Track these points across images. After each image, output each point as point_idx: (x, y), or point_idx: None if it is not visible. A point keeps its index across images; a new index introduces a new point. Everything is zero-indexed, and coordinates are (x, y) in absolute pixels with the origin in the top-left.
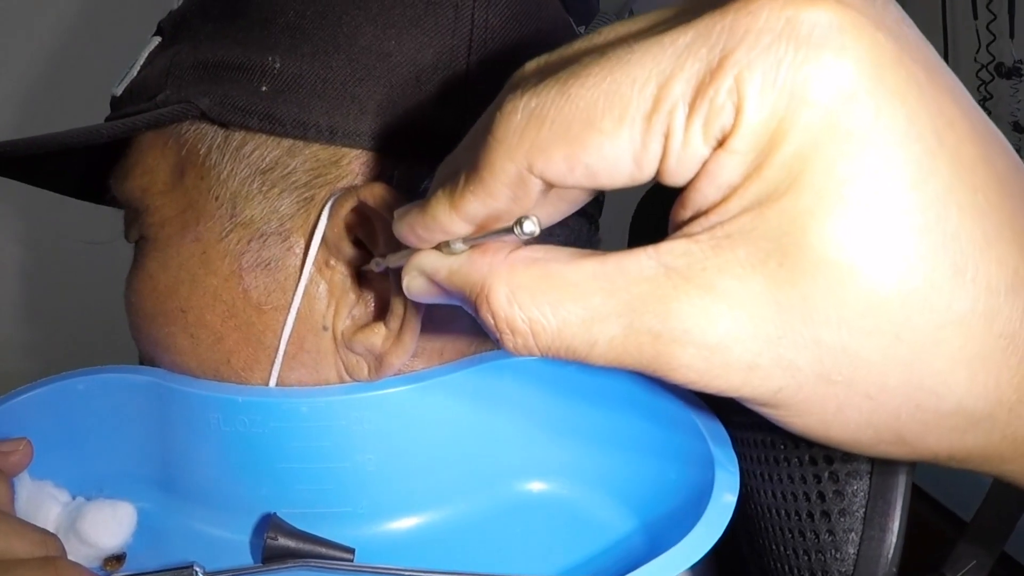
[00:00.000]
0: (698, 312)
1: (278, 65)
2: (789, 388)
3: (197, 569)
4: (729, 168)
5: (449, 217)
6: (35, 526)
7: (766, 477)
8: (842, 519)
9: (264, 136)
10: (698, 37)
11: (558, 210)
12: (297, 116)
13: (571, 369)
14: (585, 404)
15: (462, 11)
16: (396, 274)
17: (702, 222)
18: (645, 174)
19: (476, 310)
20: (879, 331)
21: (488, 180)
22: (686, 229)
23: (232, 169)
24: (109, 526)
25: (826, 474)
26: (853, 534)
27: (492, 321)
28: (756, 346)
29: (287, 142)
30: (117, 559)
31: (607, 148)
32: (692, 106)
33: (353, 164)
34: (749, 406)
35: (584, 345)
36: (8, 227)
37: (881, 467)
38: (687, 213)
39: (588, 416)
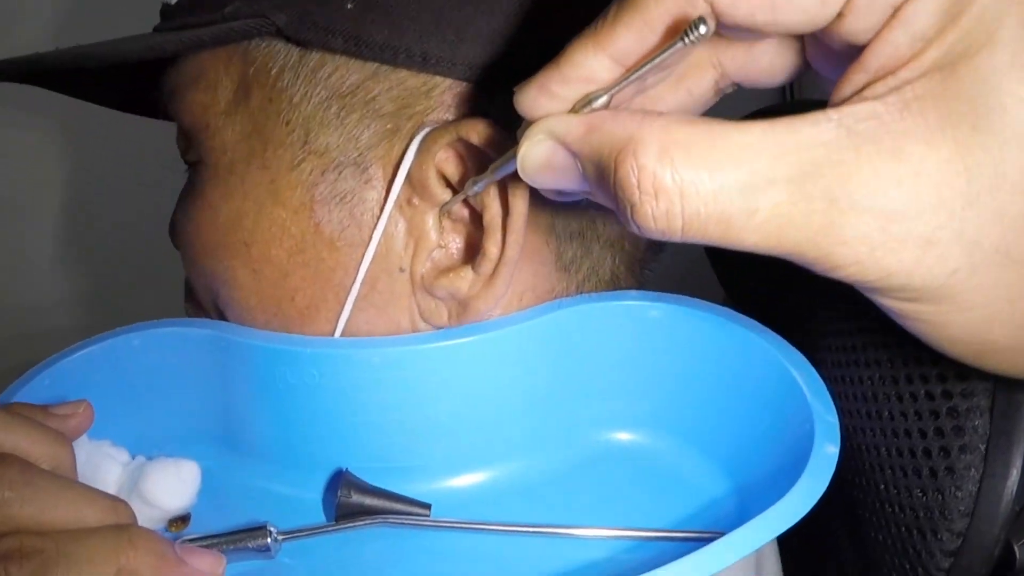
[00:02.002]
-=-=-
** WHAT YOU SHOULD DO **
Exactly the lines from the one with "3: (197, 569)" through the end of the records are to be repeated, both ends included, and pictures are to be omitted.

** REPLY **
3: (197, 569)
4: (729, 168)
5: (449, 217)
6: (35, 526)
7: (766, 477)
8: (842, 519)
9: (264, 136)
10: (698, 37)
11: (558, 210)
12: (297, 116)
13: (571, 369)
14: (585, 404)
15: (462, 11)
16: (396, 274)
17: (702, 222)
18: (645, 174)
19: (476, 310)
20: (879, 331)
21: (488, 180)
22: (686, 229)
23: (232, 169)
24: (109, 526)
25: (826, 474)
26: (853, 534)
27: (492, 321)
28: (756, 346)
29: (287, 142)
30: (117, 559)
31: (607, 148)
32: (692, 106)
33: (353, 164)
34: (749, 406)
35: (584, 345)
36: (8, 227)
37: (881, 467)
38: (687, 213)
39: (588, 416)
[00:02.002]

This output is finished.